Отрывок текста:
===
Органическая социальная этика повсюду выступает как в высшей степени консервативная, враждебная преобразованиям сила. В подлинно виртуозной религиозности, напротив, при известных обстоятельствах могут возникать иные, революционные следствия. Конечно, лишь в том случае, если прагматизм насилия — то обстоятельство, что оно в свою очередь вызывает насилие и меняются только субъекты и методы насильственного господства, — не рассматривается как постоянное свойство всего тварного. В зависимости от окраски виртуозной религиозности ее революционность может в принципе принять две формы. Одна возникает в сфере мирской аскезы, повсюду, где она может противопоставить рукотворному и греховному эмпирическому устройству мира абсолютное божественное «естественное право», реализация которого согласно закону, действующему в том или ином смысле во всех рациональных религиях: послушание Богу важнее послушания человеку — становится для нее религиозным долгом. Примером могут служить пуританские революции; близкие явления можно обнаружить и в других областях. Такая позиция вызывает необходимость религиозной войны.
===
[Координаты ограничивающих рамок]
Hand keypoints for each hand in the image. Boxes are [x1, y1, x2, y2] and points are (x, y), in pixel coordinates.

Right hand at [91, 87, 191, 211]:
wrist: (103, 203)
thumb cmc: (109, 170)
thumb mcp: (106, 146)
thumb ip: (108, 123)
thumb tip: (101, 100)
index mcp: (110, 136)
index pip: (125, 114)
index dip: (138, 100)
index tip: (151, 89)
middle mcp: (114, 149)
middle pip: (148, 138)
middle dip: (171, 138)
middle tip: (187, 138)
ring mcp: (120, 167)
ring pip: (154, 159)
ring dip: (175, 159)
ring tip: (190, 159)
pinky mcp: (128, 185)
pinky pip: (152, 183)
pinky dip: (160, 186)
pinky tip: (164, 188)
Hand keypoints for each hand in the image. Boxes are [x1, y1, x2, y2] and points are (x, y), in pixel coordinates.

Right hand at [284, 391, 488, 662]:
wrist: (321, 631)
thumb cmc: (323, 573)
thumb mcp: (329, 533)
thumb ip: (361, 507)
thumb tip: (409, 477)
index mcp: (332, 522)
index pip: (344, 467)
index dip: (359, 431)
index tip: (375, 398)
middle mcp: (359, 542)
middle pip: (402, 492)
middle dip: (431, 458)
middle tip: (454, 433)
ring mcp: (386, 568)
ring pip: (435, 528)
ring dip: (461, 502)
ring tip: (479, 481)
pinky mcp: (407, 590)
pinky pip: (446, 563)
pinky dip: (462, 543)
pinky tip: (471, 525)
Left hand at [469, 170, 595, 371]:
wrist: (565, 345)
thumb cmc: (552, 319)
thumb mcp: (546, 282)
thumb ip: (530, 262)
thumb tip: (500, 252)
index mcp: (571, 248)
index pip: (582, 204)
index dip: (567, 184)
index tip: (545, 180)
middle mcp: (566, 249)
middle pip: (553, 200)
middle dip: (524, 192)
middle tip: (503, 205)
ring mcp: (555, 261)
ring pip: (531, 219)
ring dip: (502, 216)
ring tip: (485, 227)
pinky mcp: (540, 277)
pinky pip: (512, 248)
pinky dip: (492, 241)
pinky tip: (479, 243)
===
Ваше задание:
Допишите продолжение отрывка о религиозной этике и ее революционных следствиях. Начните сразу после его последнего предложения.

Результат задания:
По-иному это происходит при психологически возможном переходе мистика от ощущения близости Богу к одержимости данной идеей. Возможно это тогда, когда вспыхивает эсхатологическое ожидание непосредственно приближающегося века акосмического братства и исчезает, следовательно, вера в вечное противоречие между миром и иррациональным потусторонним царством спасения. Тогда мистик становится спасителем и пророком. Однако заповеди его не носят рационального характера. Будучи продуктом его харизмы, они являются откровениями конкретного типа, и радикальное неприятие мира легко переходит здесь в радикальную аномию. Мирские заповеди не имеют никакого значения для того, кто уверен в своей близости Богу: «παντα μοι εξεστιν». Все хилиастические учения вплоть до революции анабаптистов так или иначе основаны на этом. Характер деятельности не имеет значения для избранного к спасению в силу самого факта его «обладания Богом». Подобное явление мы обнаружили у индийских дживанмукти.

Если этика религиозного братства находится в противоречии с законами рациональной по цели деятельности в миру, то не менее сложны ее отношения с теми силами мирской жизни, сущность которых в основе своей нерациональна или антирациональна. Прежде всего с эстетической и эротической сферами.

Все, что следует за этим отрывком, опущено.